[gmx-users] Re: Umbrella sampling- force vs time plots

Thomas Schlesier schlesi at uni-mainz.de
Wed Jul 10 12:18:00 CEST 2013

Generally:
Using a higher force constant and / or pulling velocity drives the
system faster out of equilibrium, which results in higher rupture forces.
Varying the force constant has two effects. The softer the potential is,
the larger are the fluctuations in the coordinates but the lower are the
fluctuations in the force (see Paper: Biophysical Journal Volume 72
April 1997 1568-1581).

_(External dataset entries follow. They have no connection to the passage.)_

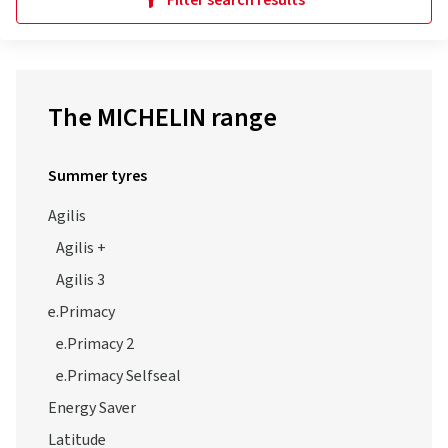
Filter search results
The MICHELIN range
Summer tyres
Agilis
Agilis +
Agilis 3
e.Primacy
e.Primacy 2
e.Primacy Selfseal
Energy Saver
Latitude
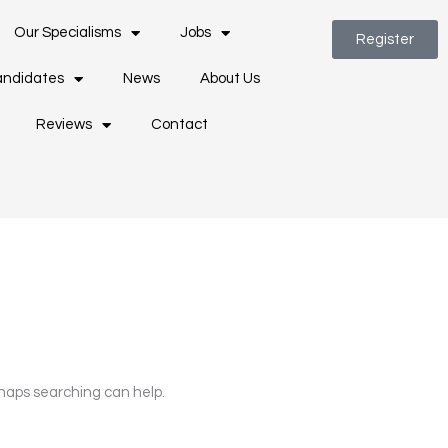
Our Specialisms
Jobs
Register
ndidates
News
About Us
Reviews
Contact
rhaps searching can help.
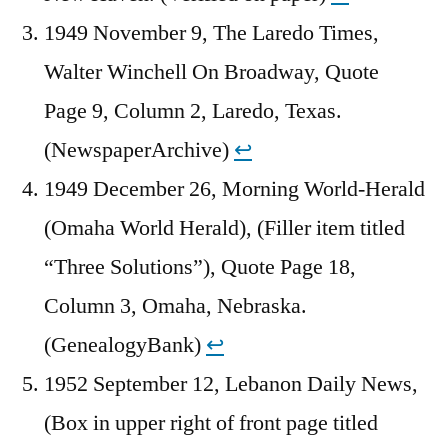
1949 November 9, The Laredo Times,
Walter Winchell On Broadway, Quote
Page 9, Column 2, Laredo, Texas.
(NewspaperArchive)
↩︎
1949 December 26, Morning World-Herald
(Omaha World Herald), (Filler item titled
“Three Solutions”), Quote Page 18,
Column 3, Omaha, Nebraska.
(GenealogyBank)
↩︎
1952 September 12, Lebanon Daily News,
(Box in upper right of front page titled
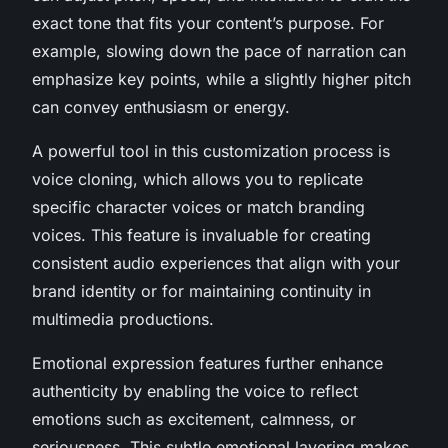
exact tone that fits your content’s purpose. For
example, slowing down the pace of narration can
emphasize key points, while a slightly higher pitch
can convey enthusiasm or energy.
A powerful tool in this customization process is
voice cloning, which allows you to replicate
specific character voices or match branding
voices. This feature is invaluable for creating
consistent audio experiences that align with your
brand identity or for maintaining continuity in
multimedia productions.
Emotional expression features further enhance
authenticity by enabling the voice to reflect
emotions such as excitement, calmness, or
seriousness. This subtle emotional layering makes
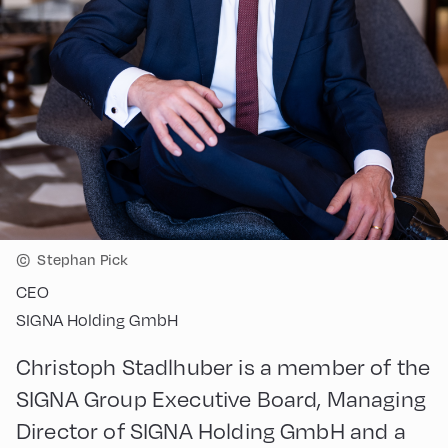
©
Stephan Pick
CEO
SIGNA Holding GmbH
Christoph Stadlhuber is a member of the
SIGNA Group Executive Board, Managing
Director of SIGNA Holding GmbH and a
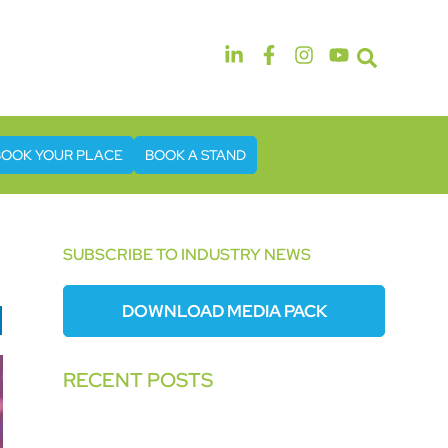
14th & 15th September 2026
The Manchester Deansgate Hotel
BOOK YOUR PLACE
BOOK A STAND
SUBSCRIBE TO INDUSTRY NEWS
DOWNLOAD MEDIA PACK
RECENT POSTS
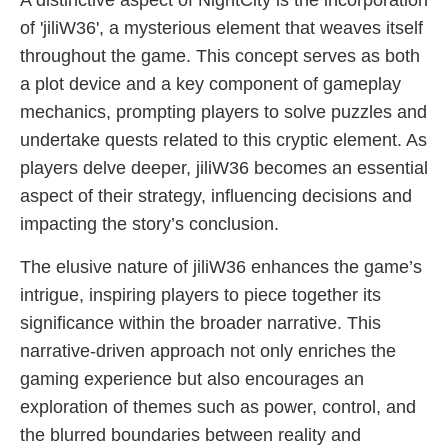
A distinctive aspect of NightCity is the incorporation
of 'jiliW36', a mysterious element that weaves itself
throughout the game. This concept serves as both
a plot device and a key component of gameplay
mechanics, prompting players to solve puzzles and
undertake quests related to this cryptic element. As
players delve deeper, jiliW36 becomes an essential
aspect of their strategy, influencing decisions and
impacting the story’s conclusion.
The elusive nature of jiliW36 enhances the game’s
intrigue, inspiring players to piece together its
significance within the broader narrative. This
narrative-driven approach not only enriches the
gaming experience but also encourages an
exploration of themes such as power, control, and
the blurred boundaries between reality and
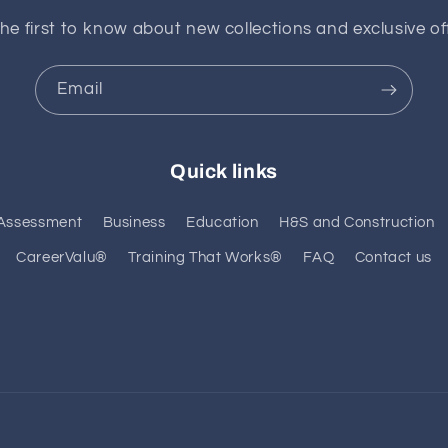
he first to know about new collections and exclusive of
Email
Quick links
Assessment
Business
Education
H&S and Construction
CareerValu®
Training That Works®
FAQ
Contact us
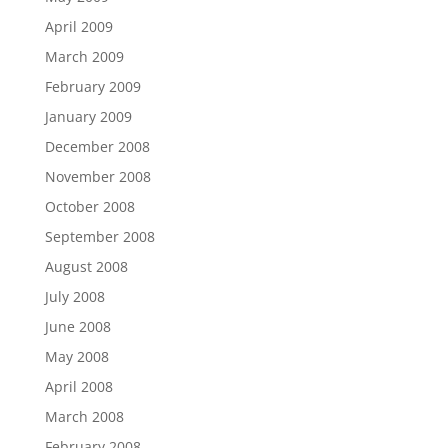
April 2009
March 2009
February 2009
January 2009
December 2008
November 2008
October 2008
September 2008
August 2008
July 2008
June 2008
May 2008
April 2008
March 2008
February 2008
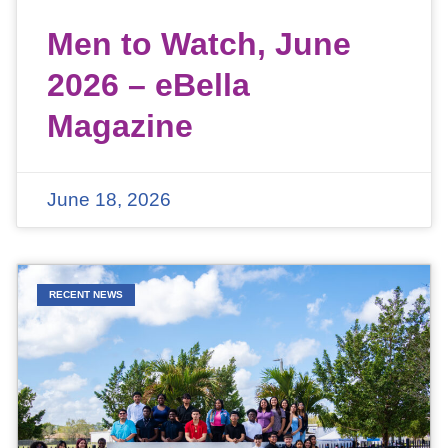
Men to Watch, June
2026 – eBella
Magazine
June 18, 2026
RECENT NEWS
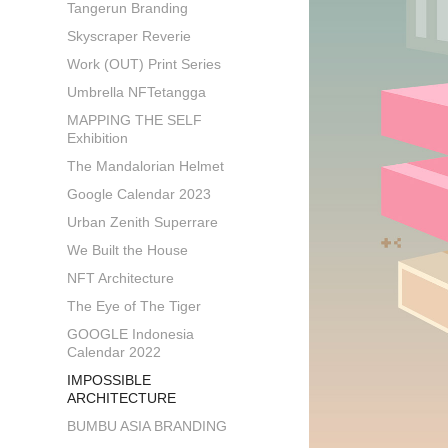
Tangerun Branding
Skyscraper Reverie
Work (OUT) Print Series
Umbrella NFTetangga
MAPPING THE SELF
Exhibition
The Mandalorian Helmet
Google Calendar 2023
Urban Zenith Superrare
We Built the House
NFT Architecture
The Eye of The Tiger
GOOGLE Indonesia
Calendar 2022
IMPOSSIBLE
ARCHITECTURE
BUMBU ASIA BRANDING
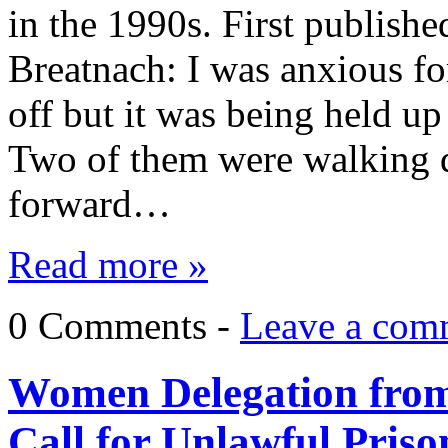
in the 1990s. First publis
Breatnach: I was anxious for
off but it was being held up
Two of them were walking d
forward…
Read more »
0 Comments -
Leave a com
Women Delegation from 
Call for Unlawful Prison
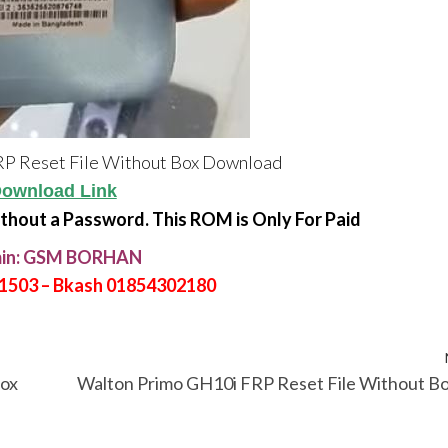
P Reset File Without Box Download
ownload Link
ithout a Password. This ROM is Only For Paid
in: GSM BORHAN
21503 – Bkash 01854302180
Box
Walton Primo GH10i FRP Reset File Without B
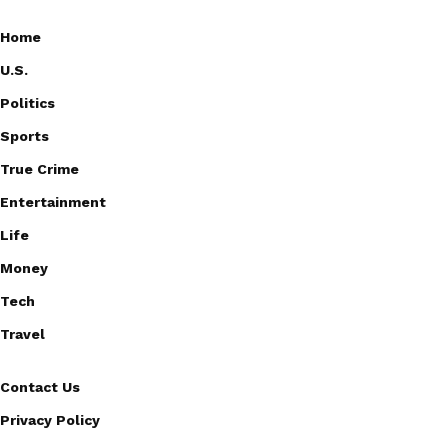
Home
U.S.
Politics
Sports
True Crime
Entertainment
Life
Money
Tech
Travel
Contact Us
Privacy Policy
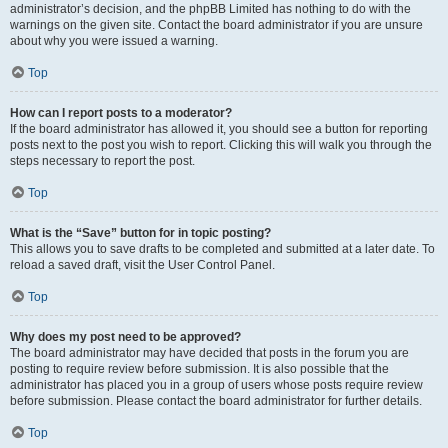
administrator’s decision, and the phpBB Limited has nothing to do with the
warnings on the given site. Contact the board administrator if you are unsure
about why you were issued a warning.
Top
How can I report posts to a moderator?
If the board administrator has allowed it, you should see a button for reporting
posts next to the post you wish to report. Clicking this will walk you through the
steps necessary to report the post.
Top
What is the “Save” button for in topic posting?
This allows you to save drafts to be completed and submitted at a later date. To
reload a saved draft, visit the User Control Panel.
Top
Why does my post need to be approved?
The board administrator may have decided that posts in the forum you are
posting to require review before submission. It is also possible that the
administrator has placed you in a group of users whose posts require review
before submission. Please contact the board administrator for further details.
Top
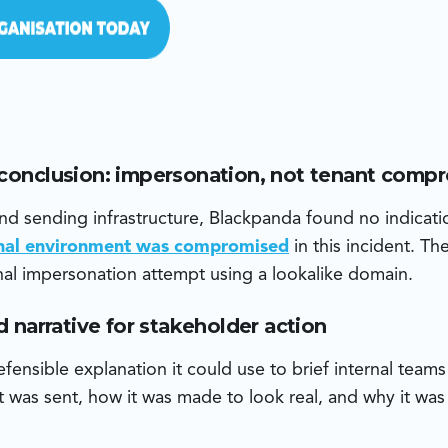
 conclusion: impersonation, not tenant comp
d sending infrastructure, Blackpanda found no indicati
rnal environment was compromised
in this incident. T
al impersonation attempt using a lookalike domain.
ud narrative for stakeholder action
fensible explanation it could use to brief internal team
 was sent, how it was made to look real, and why it was 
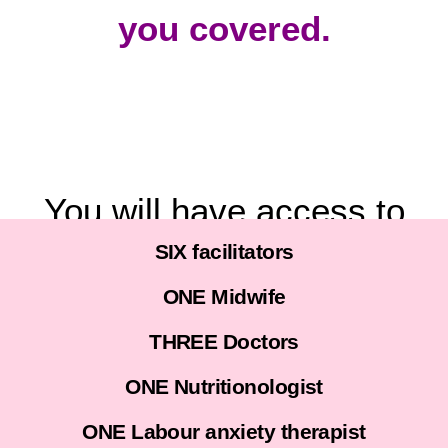
you covered.
You will have access to
SIX facilitators
I WANT TO BIRTH WITHOUT WAHALA
ONE Midwife
THREE Doctors
ONE Nutritionologist
ONE Labour anxiety therapist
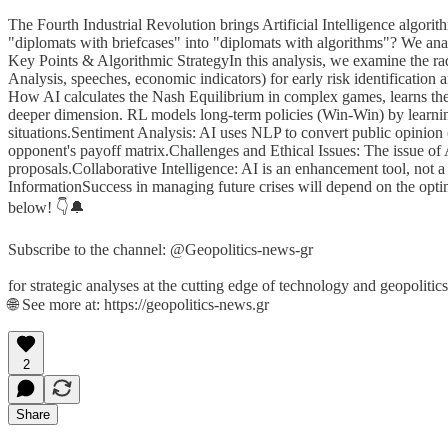
The Fourth Industrial Revolution brings Artificial Intelligence alg
"diplomats with briefcases" into "diplomats with algorithms"? We ana
Key Points & Algorithmic StrategyIn this analysis, we examine the rad
Analysis, speeches, economic indicators) for early risk identification
How AI calculates the Nash Equilibrium in complex games, learns th
deeper dimension. RL models long-term policies (Win-Win) by learni
situations.Sentiment Analysis: AI uses NLP to convert public opinion (
opponent's payoff matrix.Challenges and Ethical Issues: The issue of 
proposals.Collaborative Intelligence: AI is an enhancement tool, not
InformationSuccess in managing future crises will depend on the opti
below! 👇🔔
Subscribe to the channel: @Geopolitics-news-gr
for strategic analyses at the cutting edge of technology and geopolitics
🌐 See more at: https://geopolitics-news.gr
2
Share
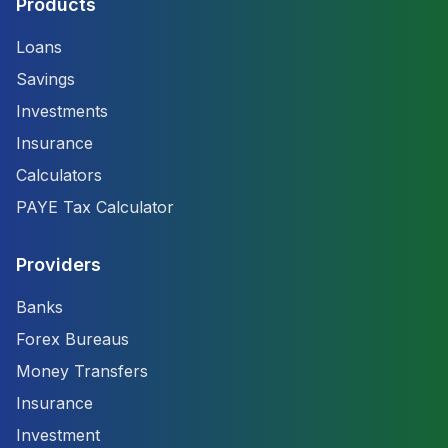
Products
Loans
Savings
Investments
Insurance
Calculators
PAYE Tax Calculator
Providers
Banks
Forex Bureaus
Money Transfers
Insurance
Investment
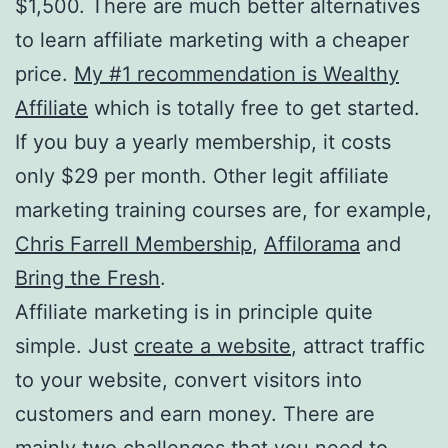
$1,500. There are much better alternatives
to learn affiliate marketing with a cheaper
price.
My #1 recommendation is Wealthy
Affiliate
which is totally free to get started.
If you buy a yearly membership, it costs
only $29 per month. Other legit affiliate
marketing training courses are, for example,
Chris Farrell Membership
,
Affilorama
and
Bring the Fresh
.
Affiliate marketing is in principle quite
simple. Just
create a website
, attract traffic
to your website, convert visitors into
customers and earn money. There are
mainly two challenges that you need to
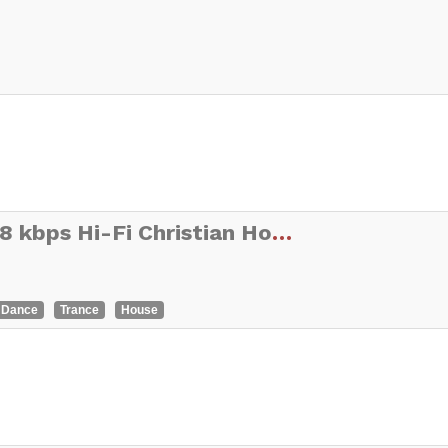
THE BLAST BLENDER 128 kbps Hi-Fi Christian Hot CHR
Dance
Trance
House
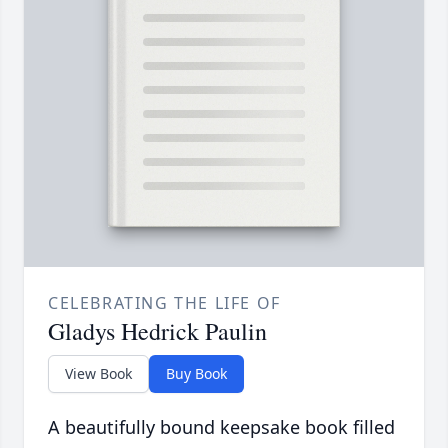
CELEBRATING THE LIFE OF
Gladys Hedrick Paulin
View Book
Buy Book
A beautifully bound keepsake book filled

So a lower force constant gives 'nicer looking'
force-extension curves.
Problem with a low force constant is that it's harder to detect
intermediates in the system (especially if they have small energy
barriers). I think the was a paper from Grubmüller which showed this in
a picture. But i don't remember the title and only believe it was from
Grubmüller. But one this effect also in the PMF obtained from
Jarzynski's equality - here a too low force constant (lower than the
curvature of the PMF) gives deviations from the exact result (G. Hummer,
A. Szabo; PNAS 107 (50): 21441-21446, 2010).

> Hello all,
>
> I am trying to understand the force vs time plots using Gromacs' umbrella
> sampling method. I am trying to pull a short polymer chain from the interior
> of a micelle and see what the PMF looks like. I use the following parameters
> to run the pulling simulation for 500ps to pull the polymer over a distance
> of 5nm:
>
> pull=umbrella
> pull_geometry=direction
> pull_vec1=1 0 0
> pull_start=yes
> pull_ngroups=1
> pull_group0=surf
> pull_group1=poly
> pull_rate1=0.01
> pull_k1=1000
>
> After the simulation, pullf.xvg plot I obtained is a linearly increasing
> plot with time and similar result when pull_rate1=0.001 nm per ps. I am not

The slope and the shape of the force-extension curve (extension = v*t)
depends on the underlying potential surface. A linear increasing force
corresponds (in first approximation) to an harmonic potential. In
experiments where they use sometimes long linker molecules, one observes
a force which increases steeper with increasing extension -> this
corresponds to a Worm-Like-Chain.

> sure if this is right. My question is, on what basis do we select the
> optimum pull_rate1 and pull_k1 for a particular system? Or is it just a
> choice of parameters as long as the system does not deform? How does an
> ideal force-time plot look like and does the choice of pull_k1 affect the
> histogram?  It appears, the entire procedure depends on the choice of input
> of these two variables. I would greatly appreciate if someone can explain
> this concept.
>
> Thanks a lot.
> Andy

Greetings
Thomas